En algún maldito momento deje de vivir hoy y lentamente también comencé a vivir pensando en mañana. De ahí en adelante, solo sé de tropiezos. Un pendejo solo se viste con zapatillas porque eso es lo único que le importa. El resto es sólo ropa.
Pero los tropiezos llegaron con las modas, las ondas y las ganas de tener 15, 18 o 21. Yo no sé que ha pasado desde ese último partido de fútbol en el parque. Han sido casi 15 años inciertos donde mis recuerdos sólo son miedos.
Yo no tengo recuerdos físicos de mi infancia. Sólo las cicatrices en las rodillas. No tengo fotos de mis amiguitos. No guarde esa pelota maldita.
Como todo bastardo que se precie, tengo llena la pieza de esa mierda inconsistente de recuerdos de adolescente. Pedazos de momentos, millones de principios inconclusos. Tengo fotos de otros bastardos que nunca fueron amigos. Estuve con minas que nunca recuerdo y gasté tanto de todo para aparentar ser el mejor de los bastardos.
En algún momento pensé que esa mierda incolora se acababa. Sentí más coherencia en la cabeza, pero llené la pieza con afiches con mi nombre. Mi corazón se sacudió al punto de sentir amor, pero me creí astuto eludiendo sus penas, engañándolo con alcohol o serviciales cardiólogas.
Llevo casi 12 horas sentado recordando que ha pasado hasta hoy. Hay muchas cosas que no he dicho, no por falta de importancia. Pero lo más importante que puedo decir, es que hoy estoy saliendo de una ciudad confusa e hiriente. Voy por la carretera y veo un gran letrero verde anunciando otra ciudad. Llevo la cara pegada al vidrio, dispuesto a no perderme ningún detalle del límite. O voy en el vagón sintiendo los frenos del tren, oliendo el nuevo pueblo antes de parar. Y al igual que ese pendejo que jugaba con los límites, veo mi línea de tiempo un poco más clara hacia atrás. Yo también inventé el fuego y la rueda. Miro hacia delante y no veo nada. Pero sé que debo colocar algo en este punto.

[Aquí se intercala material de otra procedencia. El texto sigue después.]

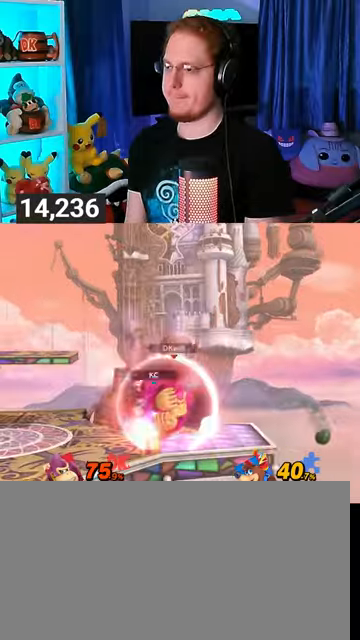
{"buttons": [], "left_stick": "center", "right_stick": "center", "events": [[467, "R1", "up"], [500, "left_stick", "center"]]}
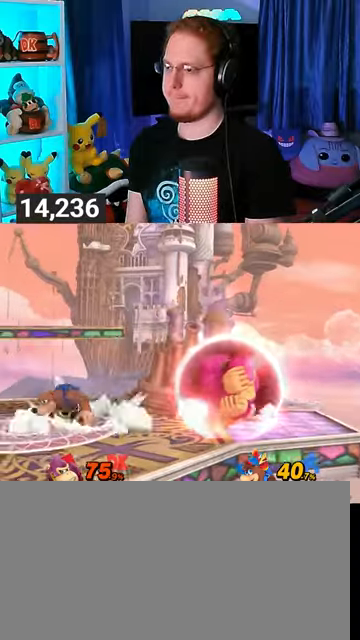
{"buttons": [], "left_stick": "center", "right_stick": "center", "events": [[100, "left_stick", "right"], [333, "left_stick", "center"]]}
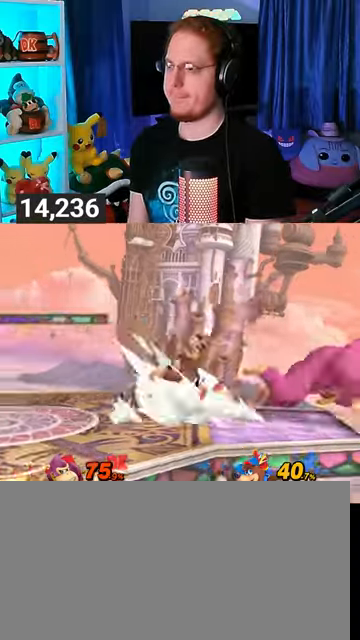
{"buttons": ["Y"], "left_stick": "left", "right_stick": "center", "events": [[200, "Y", "down"], [200, "left_stick", "left"]]}
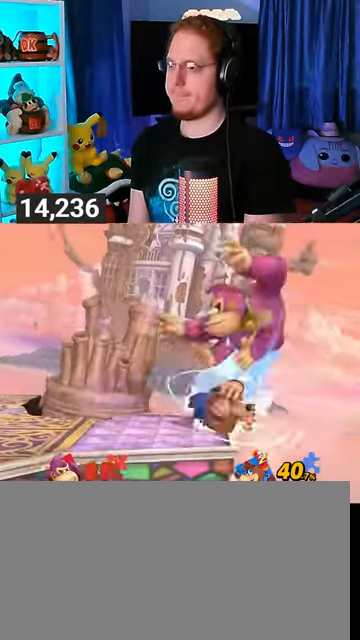
{"buttons": ["Y"], "left_stick": "left", "right_stick": "center", "events": [[67, "Y", "up"], [300, "Y", "down"], [333, "Y", "up"], [400, "Y", "down"]]}
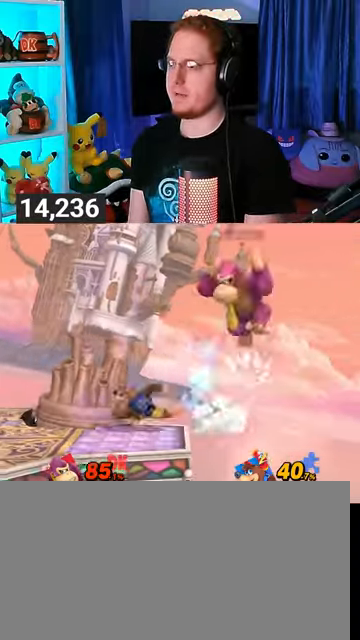
{"buttons": [], "left_stick": "center", "right_stick": "center", "events": [[33, "Y", "up"], [333, "left_stick", "down"], [400, "left_stick", "center"]]}
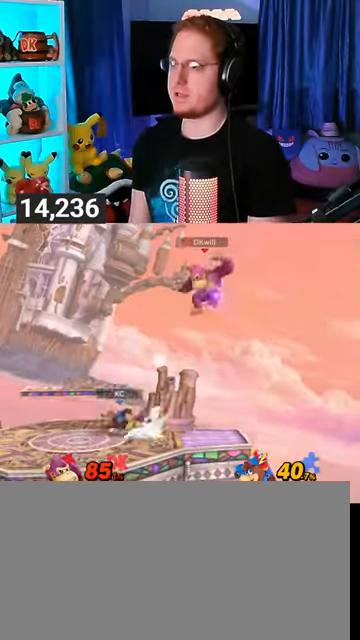
{"buttons": [], "left_stick": "left", "right_stick": "center", "events": [[133, "left_stick", "left"], [167, "X", "down"], [233, "X", "up"]]}
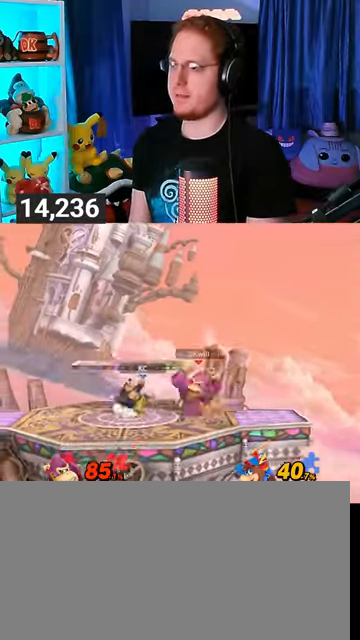
{"buttons": [], "left_stick": "center", "right_stick": "center", "events": [[300, "left_stick", "center"], [333, "right_stick", "down"], [433, "right_stick", "center"]]}
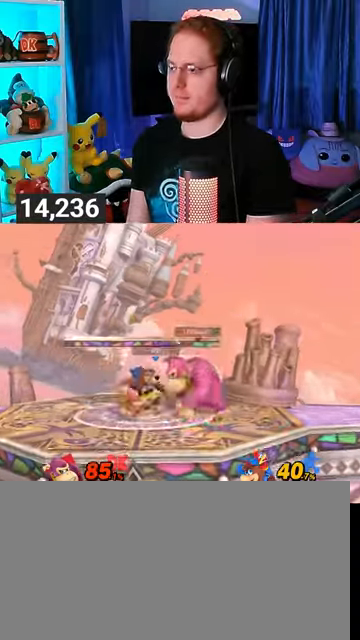
{"buttons": [], "left_stick": "center", "right_stick": "down", "events": [[367, "right_stick", "down"]]}
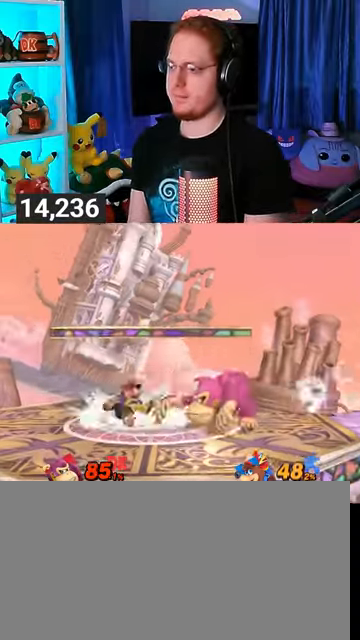
{"buttons": [], "left_stick": "center", "right_stick": "down", "events": [[133, "right_stick", "center"], [400, "right_stick", "down"]]}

Aún duermo con la radio prendida y casi todos los días cruzo el mismo puente y el mismo parque donde algún día jugué por última vez. Siempre este ha sido mi barrio.
No sé porque estoy haciendo esto, pero parece necesario. Yo no sé cuando será la última vez que nos veamos o hablemos. Tampoco conozco el momento en que la distancia que existe entre nosotros se hará tan grande que nos atemorizará acortarla. Pero sé que aún tengo tiempo de decirte que no me olvides y que me perdones.
Ahora debo colocar algo bajo mis zapatillas. Y tengo tallada una cruz bonita y lo suficientemente notoria como para clavarla en mi línea, en mi historia. Como un límite que marque en forma satelital mi corazón.